- Folha de S. Paulo
Tolhido pelo que resta de razão no país, presidente se revigora no caos que cria
Jair Bolsonaro lembra um daqueles monstros ou vilões de filmes juvenis de ação, que se fortalecem quanto mais tiros levam, que se revigoram no caos e na destruição e assim se reerguem das ruínas. Parece a mão do morto-vivo que rebrota da terra na madrugada do cemitério nevoento.
Seus adversários e inimigos têm ficado pelo caminho: os panelaços, os manifestos dos letrados, a “frente ampla”, as torcidas de futebol nas ruas, os pedintes de impeachment, os cientistas, os ambientalistas, Luiz Mandeta, Sergio Moro, os indignados com o morticínio.
Quem impõe limites a Bolsonaro e impede seus atos maiores de desgoverno acaba por ajudá-lo. Em meados de junho, no pico da sua impopularidade e da onda de comícios golpistas, prenderam o gerente da boca de rachadinha da família, Fabrício Queiroz. Acabou por ser uma vitória acidental.
O caladão que lhe foi em parte imposto pelo que resta de República, os dinheiros dos auxílios emergenciais e a reabertura avacalhada da economia recuperaram Bolsonaro. Além da complacência de Justiça e polícia, apareceram mais boas notícias.

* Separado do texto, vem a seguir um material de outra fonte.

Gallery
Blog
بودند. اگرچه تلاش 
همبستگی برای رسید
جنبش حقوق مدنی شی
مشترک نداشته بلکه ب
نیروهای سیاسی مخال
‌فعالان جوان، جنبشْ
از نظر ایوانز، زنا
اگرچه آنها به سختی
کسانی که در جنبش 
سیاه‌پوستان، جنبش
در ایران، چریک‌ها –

O emprego formal está no nível mais baixo desde que se tem registro, desde 2013, mas voltou a subir em julho. A massa (soma) de salários também. Quanto mais aumentar, menos notável e dramático será o fim do auxílio emergencial, lá pelo fim do ano. Nesta segunda-feira, todos os shoppings do país estarão reabertos.
A semana que passou começara com o que parecia uma derrota no Senado. Mas a Câmara ratificou a decisão do presidente de vetar qualquer reajuste de servidores até o final de 2021. Deu-lhe 316 votos, quase o bastante para aprovar um remendo da Constituição. Ou seja, “o sistema” quer governar para Bolsonaro, tocar esse programa reformista do establishment. O presidente atrapalha, mas se beneficia.

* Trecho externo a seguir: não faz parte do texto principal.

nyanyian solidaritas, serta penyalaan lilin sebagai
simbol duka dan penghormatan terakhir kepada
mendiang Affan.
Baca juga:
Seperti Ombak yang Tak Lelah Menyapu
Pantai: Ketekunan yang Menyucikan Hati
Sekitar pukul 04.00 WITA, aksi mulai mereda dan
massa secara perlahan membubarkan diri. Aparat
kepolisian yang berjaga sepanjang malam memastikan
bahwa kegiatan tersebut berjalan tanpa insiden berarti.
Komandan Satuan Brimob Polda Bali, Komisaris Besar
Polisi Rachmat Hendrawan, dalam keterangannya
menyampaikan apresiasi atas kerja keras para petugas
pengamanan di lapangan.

O governo era contra auxílios emergenciais em geral (dizia que a economia decolaria contra o vento contrário cheio de vírus do mundo). Bolsonaro queria liberar reajustes para certos servidores, em particular policiais. Jamais defendeu ou entendeu controle de gastos; na miúda, tenta burlá-lo.

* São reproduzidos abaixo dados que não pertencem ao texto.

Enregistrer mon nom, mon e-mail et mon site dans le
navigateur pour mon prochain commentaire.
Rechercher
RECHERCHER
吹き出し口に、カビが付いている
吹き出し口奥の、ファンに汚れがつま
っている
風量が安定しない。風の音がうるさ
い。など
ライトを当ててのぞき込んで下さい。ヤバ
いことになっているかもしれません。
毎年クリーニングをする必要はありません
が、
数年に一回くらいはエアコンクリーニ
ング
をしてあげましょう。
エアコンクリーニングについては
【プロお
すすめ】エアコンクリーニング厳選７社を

O país se acostumou aos mil mortos por dia. Até pela natureza bárbara das epidemias duradouras, o número de doentes e mortes deve diminuir a partir de setembro. A doença comprida terá prejudicado a retomada mais precoce da economia, mas isso é uma abstração para o povo na rua. Daqui em diante, a carnificina será cada vez menos notada, embora atroz. O Brasil voltará a sua rotina de violência aberrante, com uma causa mortis a mais, apenas. A indiferença ao morticínio é uma vitória da mentalidade bolsonariana.
O juro baixo do mundo rico nos ajuda. Na média, o comércio volta ao azul, apesar da destruição imensa em vários setores. O real desvalorizado faz o progresso de regiões exportadoras. Até o gasto menor em viagens internacionais ajuda a movimentar partes da economia.
Sim, estamos na pior recessão da história, a convalescença terá sequelas e ninguém sabe dizer como reagirá a economia a um ajuste fiscal abrupto em 2021. Mas centenas de bilhões de reais e auxílios, cortesia de sociedade, atenuaram e atenuarão dores e horrores. Ponto, porém, para Bolsonaro.
O presidente já foi descrito como um parasita político pelo filósofo Marcos Nobre, nas páginas desta Folha. Quer destruir o “sistema”, a “velha política” e a “esquerda”, todos que discordam dele, a quem atribui as desgraças do país. Mas se vale do “sistema” que resiste e funciona, apesar do seu desgoverno.